• Exercise aim: Collect every line in the rows below that contains the word "platform". Copy each such line in full.

• Excerpted records:
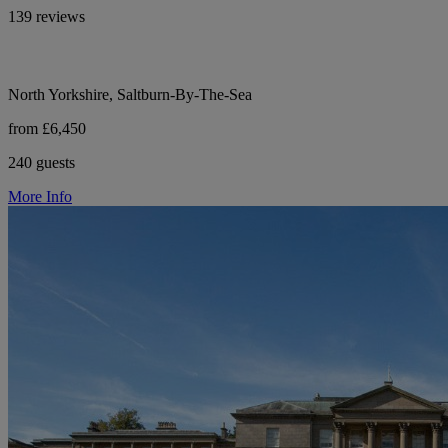
139 reviews
North Yorkshire, Saltburn-By-The-Sea
from £6,450
240 guests
More Info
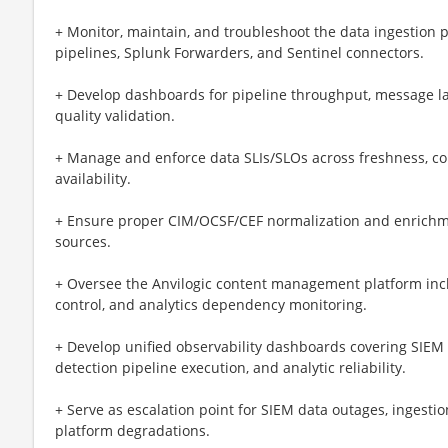
+ Monitor, maintain, and troubleshoot the data ingestion pi
pipelines, Splunk Forwarders, and Sentinel connectors.
+ Develop dashboards for pipeline throughput, message la
quality validation.
+ Manage and enforce data SLIs/SLOs across freshness, co
availability.
+ Ensure proper CIM/OCSF/CEF normalization and enrichmen
sources.
+ Oversee the Anvilogic content management platform incl
control, and analytics dependency monitoring.
+ Develop unified observability dashboards covering SIEM p
detection pipeline execution, and analytic reliability.
+ Serve as escalation point for SIEM data outages, ingestion
platform degradations.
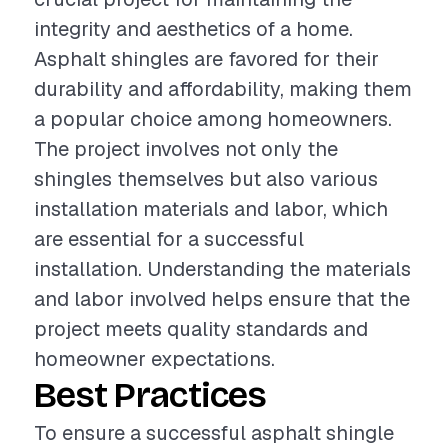
integrity and aesthetics of a home.
Asphalt shingles are favored for their
durability and affordability, making them
a popular choice among homeowners.
The project involves not only the
shingles themselves but also various
installation materials and labor, which
are essential for a successful
installation. Understanding the materials
and labor involved helps ensure that the
project meets quality standards and
homeowner expectations.
Best Practices
To ensure a successful asphalt shingle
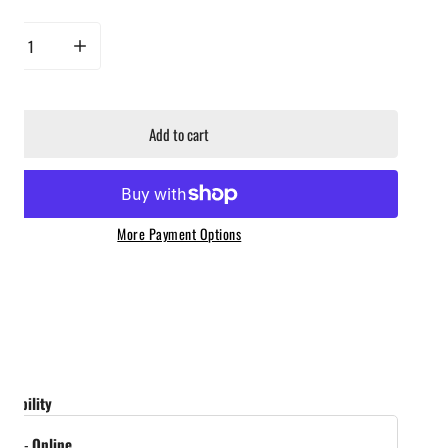
rease quantity for Jealous Devil - Maxxx Briquettes 20lb Bag
Increase quantity for Jealous Devil - Maxxx Briquettes 20lb Bag
Add to cart
More Payment Options
ailability
tock
-
Online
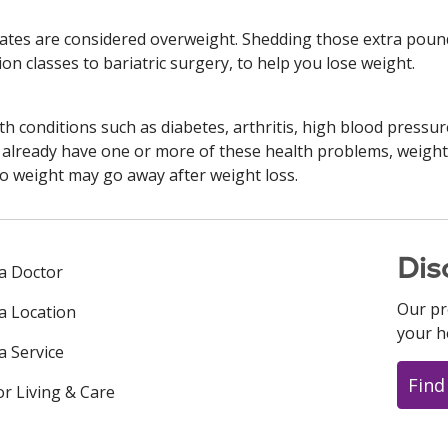
tates are considered overweight. Shedding those extra pound
on classes to bariatric surgery, to help you lose weight.
h conditions such as diabetes, arthritis, high blood pressure
ou already have one or more of these health problems, weig
to weight may go away after weight loss.
Dis
 a Doctor
Our pr
 a Location
your h
a Service
Find
or Living & Care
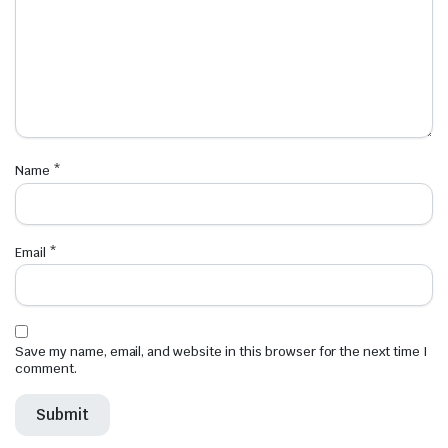
Name
*
Email
*
Save my name, email, and website in this browser for the next time I
comment.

• Answer to this task:
+ Oversee the Anvilogic content management platform incl
platform degradations.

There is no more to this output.